** STATED PROBLEM **
Reproduce the lines of the entries below character for character, starting at the line that contains "order: Asterales" and ending at the final line of the entries.

** GIVEN RECORDS **
******

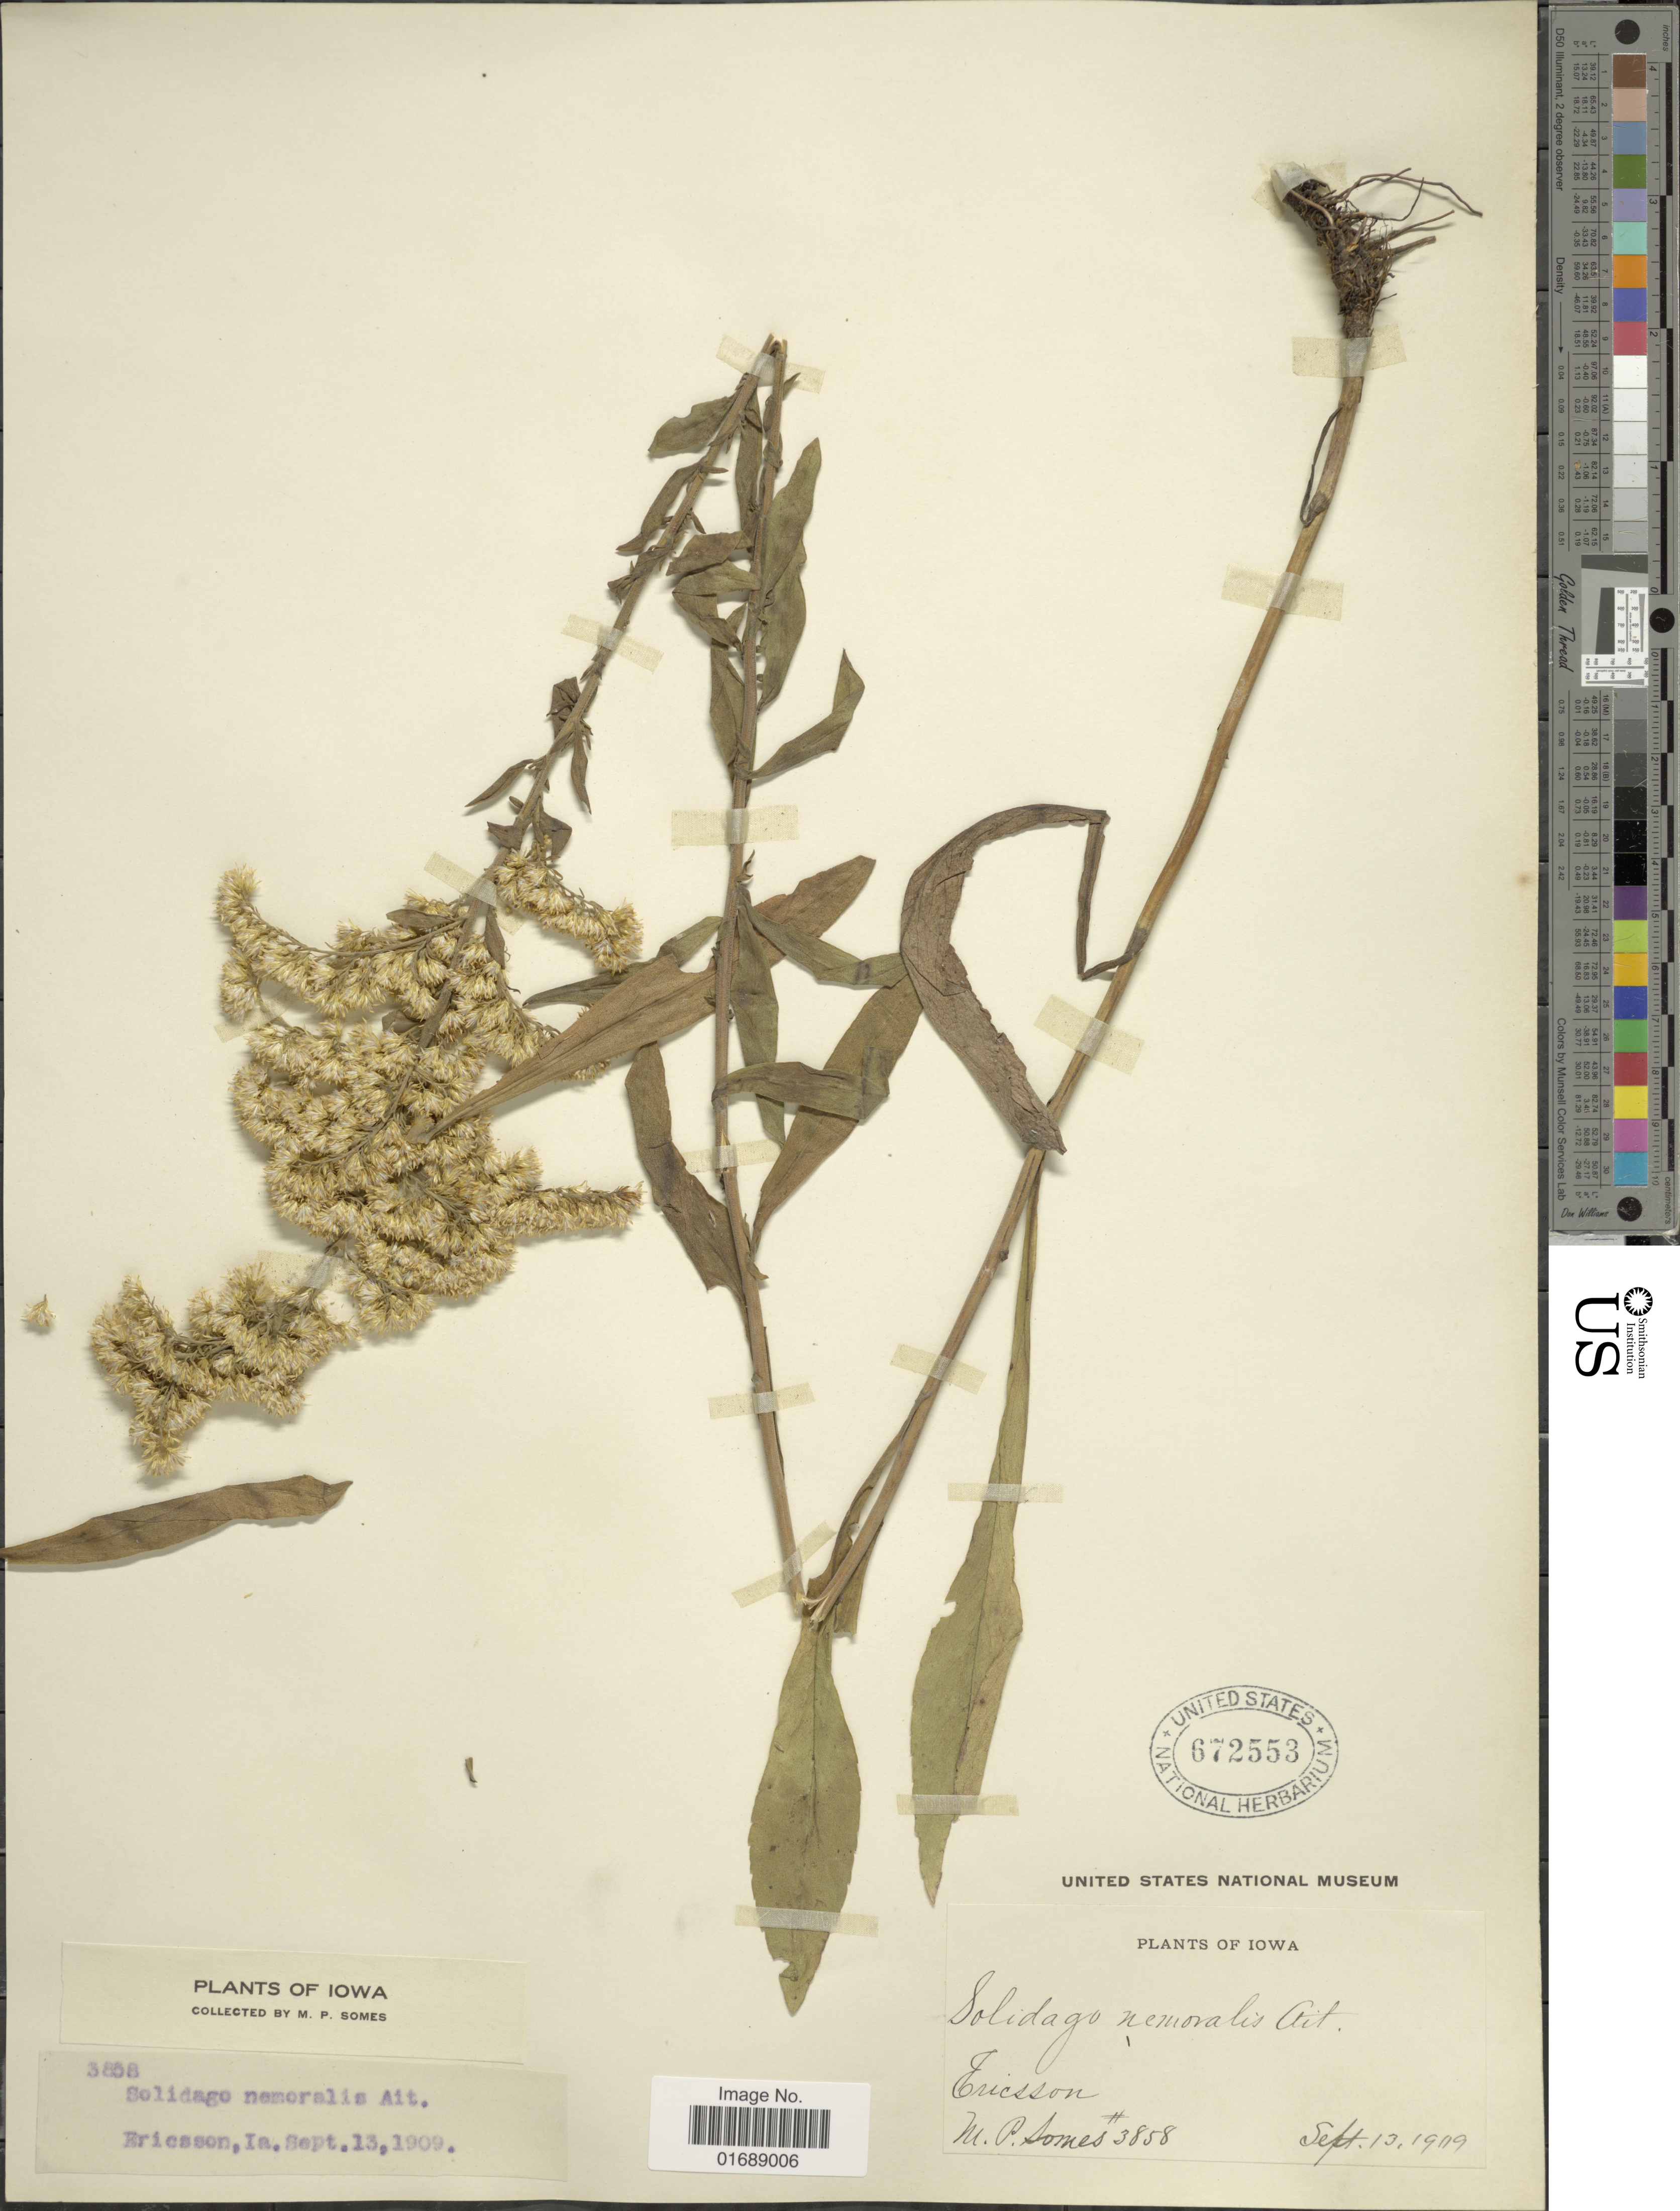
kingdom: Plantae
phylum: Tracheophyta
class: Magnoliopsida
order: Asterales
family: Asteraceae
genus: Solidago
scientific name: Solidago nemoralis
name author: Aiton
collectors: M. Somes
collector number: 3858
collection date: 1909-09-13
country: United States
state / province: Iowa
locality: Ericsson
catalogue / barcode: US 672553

******

** RESULT FOR THIS EXERCISE **
order: Asterales
family: Asteraceae
genus: Solidago
scientific name: Solidago nemoralis
name author: Aiton
collectors: M. Somes
collector number: 3858
collection date: 1909-09-13
country: United States
state / province: Iowa
locality: Ericsson
catalogue / barcode: US 672553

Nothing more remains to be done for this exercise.